As far as I can tell, by all the metrics (Except maybe "fun") you're talking about, Manaphy makes the meta worse, restricting play to an extremely narrow set of options if you want to function at all, while doing nothing to check any other egregious problems. (It's not like it restricts how influential -atespeed is, given that -atespeed is one of the only halfway reliable answers to it!) Offense is literally stupid for not running Manaphy and is even stupider for not running double -atespeed to
check Manaphy and is probably also stupid if it doesn't have a Red Orb somewhere in there, preferably one that isn't Primal Groudon so it actually resists Grass/Ice. (About the only nice thing I have to say about Manaphy's apparent influence on the meta is that it drove Primal Groudon out of popularity) That's 4 out of 6 teams members basically already defined for an offense team, and it about describes what I
saw from offensive teams before Manaphy was temp-banned.

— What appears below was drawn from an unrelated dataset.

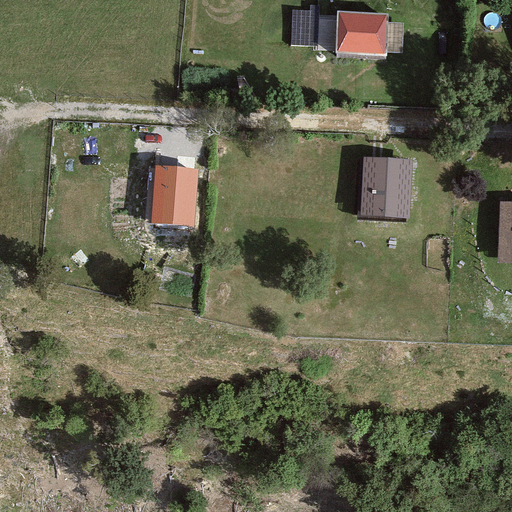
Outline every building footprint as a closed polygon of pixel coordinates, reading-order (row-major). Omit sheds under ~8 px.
[(291,45),(316,46),(317,6),(309,6),(309,10),(292,9),(291,45)] [(387,14),(336,11),(334,54),(385,56),(387,14)] [(407,219),(410,159),(362,157),(360,217),(407,219)] [(193,228),(197,169),(154,166),(150,225),(193,228)] [(511,202),(499,202),(496,261),(511,261),(511,202)]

I also think it's worth evaluating Absolite's impact on Manaphy (not suggesting an absolite ban, of course, but rather that Manaphy is the clear best user and it gives Mana a huge amount of versatility outside of wallbreaking/sweeping). I've found that even supposed counters can become very threatened by Manaphy pivoting in because of Absolite. As someone who used Absolite Starmie, Gengar, Keldeo, Celebi and Latios regularly during the period Manaphy was gone, I can honestly say Mana is much better at taking advantage of the stone's boosts than any given one of these (offensive magic bounce users being very different from defensive!). If Absolite Manaphy is on the cusp of being broken, why wouldn't other sets push it over the edge?
I bolded the last sentence because I'm not sure what it is you're trying to say there. I think you make good points overall, I just don't know what this last sentence even means.